State v. Ray

MORGAN, O. J.,

Dissenting. — The appeal from the order denying the motion for a new trial should be decided on its merits.

In reaching a conclusion that the foregoing opinion is violative of our system of appeals in criminal cases, I am not unmindful that C. L., see. 7942, provides for taking an exception to a decision granting or denying a motion for a new trial; that see. 7944 outlines the procedure to be followed in the preparation, service and settlement of a bill of exceptions; that sec. 8051 provides in certain cases, including an appeal from an order denying a motion for a new trial, that the record shall consist of a copy of the bill of exceptions ; that the constitution prescribes that the legislature shall *367provide a proper system o£ appeals, and that it is a duty of the legislature, and not of the courts, to indicate what the record on appeal shall contain and the method by which it shall be prepared and authenticated.

As a part of the system of appeals which the constitution, art. 5, sec. 13, directs the legislature to provide, C. L., secs. 8056 and 8070, have been enacted. They are as follows:

8056. “If the appeal is irregular in any substantial particular, but not otherwise, the appellate court may, on any day in term, on motion of the respondent, upon five days’ notice, accompanied with copies of the papers upon which the motion is founded, order it to be dismissed.” v

8070. “After hearing the appeal, the court must give judgment without regard to technical errors or defects, or to exceptions which do not affect the substantial rights of the parties.”

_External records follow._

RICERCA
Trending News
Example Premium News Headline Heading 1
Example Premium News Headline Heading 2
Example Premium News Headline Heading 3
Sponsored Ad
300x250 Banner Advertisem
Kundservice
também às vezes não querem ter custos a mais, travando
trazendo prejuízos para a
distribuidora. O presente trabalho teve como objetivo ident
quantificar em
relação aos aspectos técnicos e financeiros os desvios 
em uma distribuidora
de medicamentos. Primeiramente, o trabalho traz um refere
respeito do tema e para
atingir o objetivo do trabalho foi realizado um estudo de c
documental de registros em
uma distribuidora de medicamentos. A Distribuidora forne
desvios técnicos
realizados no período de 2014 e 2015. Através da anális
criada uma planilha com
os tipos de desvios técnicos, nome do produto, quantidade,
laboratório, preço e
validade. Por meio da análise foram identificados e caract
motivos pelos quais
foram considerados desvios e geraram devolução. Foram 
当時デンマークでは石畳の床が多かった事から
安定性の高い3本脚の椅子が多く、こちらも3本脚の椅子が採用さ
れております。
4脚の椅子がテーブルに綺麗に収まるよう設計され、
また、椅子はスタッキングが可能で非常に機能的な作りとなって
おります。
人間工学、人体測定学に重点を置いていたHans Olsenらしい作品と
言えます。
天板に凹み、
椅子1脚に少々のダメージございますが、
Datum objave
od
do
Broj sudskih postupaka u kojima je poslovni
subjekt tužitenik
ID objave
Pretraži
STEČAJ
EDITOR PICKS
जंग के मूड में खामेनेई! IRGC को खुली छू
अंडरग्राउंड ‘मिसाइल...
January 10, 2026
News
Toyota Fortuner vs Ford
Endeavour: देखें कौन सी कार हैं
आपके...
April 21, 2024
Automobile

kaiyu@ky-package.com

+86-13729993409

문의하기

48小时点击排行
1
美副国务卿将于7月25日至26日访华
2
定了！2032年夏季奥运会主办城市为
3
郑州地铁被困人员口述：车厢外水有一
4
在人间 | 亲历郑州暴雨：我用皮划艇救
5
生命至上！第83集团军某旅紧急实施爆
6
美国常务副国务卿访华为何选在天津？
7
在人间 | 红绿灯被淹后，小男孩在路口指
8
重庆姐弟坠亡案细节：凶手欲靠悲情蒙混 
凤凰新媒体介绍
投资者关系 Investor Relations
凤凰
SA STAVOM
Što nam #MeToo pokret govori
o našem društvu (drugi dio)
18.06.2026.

This court, in State v. Wright, 12 Ida. 212, 85 Pac. 493, commenting on the latter provision, said: “This section has been time and again invoked by this court against defendants who were relying on mere technical objections, and we can see no reason why the same statute is not as clearly applicable to and enforceable against the state when it urges a mere technical variance from the statutory requirements which appears neither to have misled nor prejudiced the rights of the people in any respect whatever.”

The purpose of the requirement that a proposed bill of exceptions be served is to give counsel an opportunity to offer amendments thereto, and the reason for having it settled is to insure that it shall speak the truth. It is true the transcript in this case contains nothing labeled “Bill of Exceptions,” but the only matters which could have been properly incorporated in such a document are the motion for a new trial, affidavits submitted in support of and in opposition thereto, and the decision thereon. These matters all appear in the transcript which was regularly served upon counsel for the state, and the copies of documents therein contained are certified by the clerk of the district court to be full, true and correct., This record contains everything a bill of exceptions *368in a case of this kind should contain, and it is not even suggested it is not authentic nor that the failure to prepare, serve and procure to be settled a bill of exceptions, other than this transcript, has in any way misled or prejudiced the rights of the state. In dismissing this appeal, the court has disregarded the mandates of C. L., sees. 8056 and 8070.